Retour sur la loi « Création et Internet »
Publié le 28-05-2009
Mercredi
13 mai 2009, la loi favorisant «la diffusion et la protection de la
création sur Internet», dont j’étais le rapporteur, a été
définitivement adoptée par le Parlement. A
cette occasion, il me paraît particulièrement important de revenir
sur cette loi qui me paraît une étape importante pour répondre à
la crise de l’industrie culturelle.
Une
réponse nécessaire à la crise du secteur culturel
Patrie du droit d'auteur, la France a toujours eu à cœur d’assurer la préservation, le développement et le rayonnement de sa culture sous toutes ses formes.
L’industrie musicale est aujourd’hui touchée par une crise qui menace de s’étendre rapidement au cinéma ou à l’édition. Entre 2003 et 2008, les auteurs, compositeurs et éditeurs de musique ont connu un effondrement de leurs droits phonographiques et vidéographiques qui sont passés de 149,6 M€ à 100,1 M€, soit une baisse de plus de 40%.
Contrairement à une idée reçue, le développement de l’usage d’Internet et l’essor de plusieurs sites de téléchargement légal n’a nullement enrayé cette baisse : les revenus tirés des exploitations Internet et multimédia sont passées, entre 2003 et 2008, de 2 M€ à 8,6 M€, ce qui est loin de compenser l’effondrement du marché du disque.
Dans le même temps, le téléchargement illégal a explosé. Ce phénomène consiste à se procurer illégalement des musiques, films et logiciels, via des réseaux de partage de fichiers (eMule, BitTorrent, etc.). Ce système prive les concepteurs et artistes d’une juste rémunération pour leur travail.
Une réponse graduée et adaptée
Face à cette situation, plusieurs solutions existent : la première, c’est de laisser faire, pour des raisons électoralistes ou au nom d’une conception étrange d’Internet. L’Etat doit-il en effet accepter l’existence et la persistance d’un système illégal qui bafoue la notion même de propriété intellectuelle ? Je ne le crois pas.

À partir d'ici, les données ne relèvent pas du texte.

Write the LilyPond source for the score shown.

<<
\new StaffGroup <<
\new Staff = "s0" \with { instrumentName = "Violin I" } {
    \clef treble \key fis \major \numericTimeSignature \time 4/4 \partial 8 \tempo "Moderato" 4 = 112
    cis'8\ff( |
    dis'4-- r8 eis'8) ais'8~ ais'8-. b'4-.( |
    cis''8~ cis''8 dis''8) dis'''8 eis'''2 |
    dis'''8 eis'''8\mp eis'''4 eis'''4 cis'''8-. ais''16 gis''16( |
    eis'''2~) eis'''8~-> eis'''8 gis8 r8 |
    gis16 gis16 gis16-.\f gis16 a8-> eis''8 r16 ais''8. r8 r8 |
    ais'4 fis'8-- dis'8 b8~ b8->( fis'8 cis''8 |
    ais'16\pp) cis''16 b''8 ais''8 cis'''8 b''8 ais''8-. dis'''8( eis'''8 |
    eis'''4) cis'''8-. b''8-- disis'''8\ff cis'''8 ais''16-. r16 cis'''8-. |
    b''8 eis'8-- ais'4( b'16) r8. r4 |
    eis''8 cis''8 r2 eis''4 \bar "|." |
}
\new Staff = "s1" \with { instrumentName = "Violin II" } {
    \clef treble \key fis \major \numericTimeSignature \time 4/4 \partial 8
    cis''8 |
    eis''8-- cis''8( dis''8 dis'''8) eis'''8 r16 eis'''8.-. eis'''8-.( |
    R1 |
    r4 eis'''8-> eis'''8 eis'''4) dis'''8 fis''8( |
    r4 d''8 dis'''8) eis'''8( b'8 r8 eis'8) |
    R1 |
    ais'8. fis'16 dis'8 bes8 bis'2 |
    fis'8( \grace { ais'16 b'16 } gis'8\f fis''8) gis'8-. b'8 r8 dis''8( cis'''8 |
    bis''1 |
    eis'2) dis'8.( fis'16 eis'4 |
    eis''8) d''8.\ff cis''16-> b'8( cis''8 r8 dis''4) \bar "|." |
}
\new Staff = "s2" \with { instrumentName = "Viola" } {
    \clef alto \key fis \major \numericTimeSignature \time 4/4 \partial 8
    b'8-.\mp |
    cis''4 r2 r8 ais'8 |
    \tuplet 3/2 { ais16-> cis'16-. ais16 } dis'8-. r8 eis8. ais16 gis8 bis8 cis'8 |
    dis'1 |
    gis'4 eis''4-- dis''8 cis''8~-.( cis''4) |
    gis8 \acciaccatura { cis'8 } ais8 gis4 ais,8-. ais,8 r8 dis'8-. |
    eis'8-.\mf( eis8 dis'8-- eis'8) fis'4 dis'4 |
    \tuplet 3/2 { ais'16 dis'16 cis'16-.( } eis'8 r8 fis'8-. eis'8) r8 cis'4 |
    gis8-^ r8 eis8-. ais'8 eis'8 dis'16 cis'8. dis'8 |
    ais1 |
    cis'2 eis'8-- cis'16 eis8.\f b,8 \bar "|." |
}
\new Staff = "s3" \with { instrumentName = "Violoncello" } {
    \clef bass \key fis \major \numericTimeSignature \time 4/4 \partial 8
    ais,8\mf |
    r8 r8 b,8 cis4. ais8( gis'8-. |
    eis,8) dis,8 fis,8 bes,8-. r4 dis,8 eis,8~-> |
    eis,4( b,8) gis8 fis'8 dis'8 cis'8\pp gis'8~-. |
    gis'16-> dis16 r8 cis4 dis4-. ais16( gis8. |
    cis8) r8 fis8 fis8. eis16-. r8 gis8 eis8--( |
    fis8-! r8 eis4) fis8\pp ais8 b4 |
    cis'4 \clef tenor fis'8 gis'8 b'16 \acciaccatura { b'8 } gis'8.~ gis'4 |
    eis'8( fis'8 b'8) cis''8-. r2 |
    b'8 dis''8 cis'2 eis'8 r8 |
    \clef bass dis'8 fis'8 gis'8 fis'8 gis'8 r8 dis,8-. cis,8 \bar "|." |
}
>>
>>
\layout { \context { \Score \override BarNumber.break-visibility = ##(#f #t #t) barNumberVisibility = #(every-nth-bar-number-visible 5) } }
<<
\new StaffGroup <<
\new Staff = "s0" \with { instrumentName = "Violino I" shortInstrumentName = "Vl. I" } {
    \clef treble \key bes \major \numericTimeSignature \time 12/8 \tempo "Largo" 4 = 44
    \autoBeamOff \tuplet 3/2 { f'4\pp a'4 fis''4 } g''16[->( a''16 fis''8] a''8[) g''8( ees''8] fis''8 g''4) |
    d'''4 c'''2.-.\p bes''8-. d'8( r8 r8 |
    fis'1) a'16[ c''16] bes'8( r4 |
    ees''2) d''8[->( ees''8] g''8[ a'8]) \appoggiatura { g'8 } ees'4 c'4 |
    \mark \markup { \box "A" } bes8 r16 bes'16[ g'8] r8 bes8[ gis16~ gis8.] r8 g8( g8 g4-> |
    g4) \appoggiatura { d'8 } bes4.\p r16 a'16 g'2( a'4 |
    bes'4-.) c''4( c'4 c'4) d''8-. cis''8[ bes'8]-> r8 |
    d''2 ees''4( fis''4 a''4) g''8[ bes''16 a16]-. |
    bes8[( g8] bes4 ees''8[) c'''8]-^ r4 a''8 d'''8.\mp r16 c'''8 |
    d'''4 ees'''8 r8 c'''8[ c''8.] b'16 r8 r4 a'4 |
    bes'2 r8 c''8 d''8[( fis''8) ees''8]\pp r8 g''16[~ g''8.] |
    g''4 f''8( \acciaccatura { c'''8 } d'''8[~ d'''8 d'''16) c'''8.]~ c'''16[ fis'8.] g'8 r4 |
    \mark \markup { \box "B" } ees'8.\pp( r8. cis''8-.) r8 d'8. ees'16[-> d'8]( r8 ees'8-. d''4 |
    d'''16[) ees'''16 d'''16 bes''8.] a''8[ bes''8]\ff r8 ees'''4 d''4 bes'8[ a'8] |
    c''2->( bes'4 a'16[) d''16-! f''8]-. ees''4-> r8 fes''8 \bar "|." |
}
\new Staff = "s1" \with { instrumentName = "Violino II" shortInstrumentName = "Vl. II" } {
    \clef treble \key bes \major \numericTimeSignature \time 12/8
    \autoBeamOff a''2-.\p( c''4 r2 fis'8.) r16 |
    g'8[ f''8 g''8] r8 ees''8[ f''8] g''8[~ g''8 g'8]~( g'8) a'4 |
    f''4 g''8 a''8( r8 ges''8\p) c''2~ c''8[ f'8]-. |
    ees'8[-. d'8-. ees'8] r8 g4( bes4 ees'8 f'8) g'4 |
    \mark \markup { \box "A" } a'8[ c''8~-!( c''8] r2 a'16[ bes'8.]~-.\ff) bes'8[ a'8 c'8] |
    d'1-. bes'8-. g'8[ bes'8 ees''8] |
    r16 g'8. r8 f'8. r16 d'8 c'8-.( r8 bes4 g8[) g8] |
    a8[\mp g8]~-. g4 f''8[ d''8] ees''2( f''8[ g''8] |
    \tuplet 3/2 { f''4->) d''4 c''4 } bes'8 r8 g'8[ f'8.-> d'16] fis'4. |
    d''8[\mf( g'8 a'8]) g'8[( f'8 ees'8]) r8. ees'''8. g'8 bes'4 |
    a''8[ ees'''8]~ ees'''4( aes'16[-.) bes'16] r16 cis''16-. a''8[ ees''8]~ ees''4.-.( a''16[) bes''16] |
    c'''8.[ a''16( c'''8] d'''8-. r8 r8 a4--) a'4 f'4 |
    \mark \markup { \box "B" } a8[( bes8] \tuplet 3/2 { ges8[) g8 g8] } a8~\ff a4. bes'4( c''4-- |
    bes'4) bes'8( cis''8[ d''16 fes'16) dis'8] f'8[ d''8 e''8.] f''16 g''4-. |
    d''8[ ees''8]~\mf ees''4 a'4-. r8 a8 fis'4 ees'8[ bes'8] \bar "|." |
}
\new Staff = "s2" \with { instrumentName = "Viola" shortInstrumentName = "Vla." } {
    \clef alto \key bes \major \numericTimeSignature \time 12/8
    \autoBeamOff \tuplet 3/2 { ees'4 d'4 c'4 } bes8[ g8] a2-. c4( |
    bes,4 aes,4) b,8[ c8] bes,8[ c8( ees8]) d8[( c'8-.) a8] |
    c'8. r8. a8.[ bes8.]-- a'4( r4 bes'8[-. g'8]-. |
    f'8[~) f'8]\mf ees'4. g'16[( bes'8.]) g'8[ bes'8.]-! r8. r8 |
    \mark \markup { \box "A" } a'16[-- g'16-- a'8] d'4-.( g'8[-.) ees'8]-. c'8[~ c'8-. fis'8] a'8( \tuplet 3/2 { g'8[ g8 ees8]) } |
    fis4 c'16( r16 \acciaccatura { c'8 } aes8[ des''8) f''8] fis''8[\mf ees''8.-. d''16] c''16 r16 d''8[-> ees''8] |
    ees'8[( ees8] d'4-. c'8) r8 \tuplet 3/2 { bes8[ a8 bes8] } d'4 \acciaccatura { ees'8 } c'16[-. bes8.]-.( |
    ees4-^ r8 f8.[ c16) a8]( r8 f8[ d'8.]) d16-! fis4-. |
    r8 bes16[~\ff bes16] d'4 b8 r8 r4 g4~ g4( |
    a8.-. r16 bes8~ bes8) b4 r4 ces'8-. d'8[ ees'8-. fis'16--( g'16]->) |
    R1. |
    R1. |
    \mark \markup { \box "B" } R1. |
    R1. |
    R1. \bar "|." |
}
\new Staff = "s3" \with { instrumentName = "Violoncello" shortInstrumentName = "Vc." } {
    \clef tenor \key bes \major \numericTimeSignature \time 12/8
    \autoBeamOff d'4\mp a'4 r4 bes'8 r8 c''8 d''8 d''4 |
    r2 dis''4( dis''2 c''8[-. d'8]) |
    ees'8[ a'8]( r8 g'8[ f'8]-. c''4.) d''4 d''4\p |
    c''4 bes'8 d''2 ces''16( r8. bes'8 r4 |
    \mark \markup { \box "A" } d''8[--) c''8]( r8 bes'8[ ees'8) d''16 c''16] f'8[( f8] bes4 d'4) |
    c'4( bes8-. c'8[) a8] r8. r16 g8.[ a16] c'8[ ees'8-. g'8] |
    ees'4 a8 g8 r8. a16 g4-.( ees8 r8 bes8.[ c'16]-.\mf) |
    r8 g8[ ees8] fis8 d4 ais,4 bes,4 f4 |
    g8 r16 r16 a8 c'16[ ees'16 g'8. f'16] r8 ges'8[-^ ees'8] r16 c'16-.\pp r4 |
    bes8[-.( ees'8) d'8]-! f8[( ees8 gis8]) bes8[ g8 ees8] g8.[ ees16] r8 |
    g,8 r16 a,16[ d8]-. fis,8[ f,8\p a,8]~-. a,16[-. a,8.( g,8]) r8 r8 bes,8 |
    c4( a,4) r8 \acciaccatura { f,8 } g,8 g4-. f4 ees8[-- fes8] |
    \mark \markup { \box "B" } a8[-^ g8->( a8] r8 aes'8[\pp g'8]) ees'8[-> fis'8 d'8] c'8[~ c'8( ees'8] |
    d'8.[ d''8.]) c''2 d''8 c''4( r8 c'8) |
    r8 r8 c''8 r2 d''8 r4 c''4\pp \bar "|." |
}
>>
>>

La seconde solution, c’est un système de « licence globale », devenu depuis quelques années la panacée de quelques uns. Il s’agit, en substance, d’une taxe ajoutée au prix de l’abonnement Internet et qui ouvrirait le droit à un téléchargement illimité. Cette solution, si séduisante qu’elle puisse paraître, n’est pourtant appliquée dans aucun pays. Elle est en effet injuste – ceux qui ne consomment pas doivent-ils payer pour ceux qui consomment beaucoup ? - et financièrement insuffisante. Elle décourage par ailleurs toute forme d’offre de musique légale.
Avec cette loi, nous avons privilégié une troisième voie : celle d’un dispositif de "réponse graduée", dont le caractère pédagogique vise à sensibiliser et responsabiliser abonnés et internautes. Un système d’avertissement permettra de rappeler aux internautes le caractère illicite du téléchargement « sauvage » et l’existence d’une offre légale. Elle met également en garde contre les risques de piratage des connexions wifi en invitant à utiliser des logiciels de sécurisation adaptés. Enfin, elle crée, pour les ayants droits, une voie de recours plus adaptée que la voie pénale, qui prévoit des sanctions extrêmement lourdes à l’encontre des internautes qui téléchargent.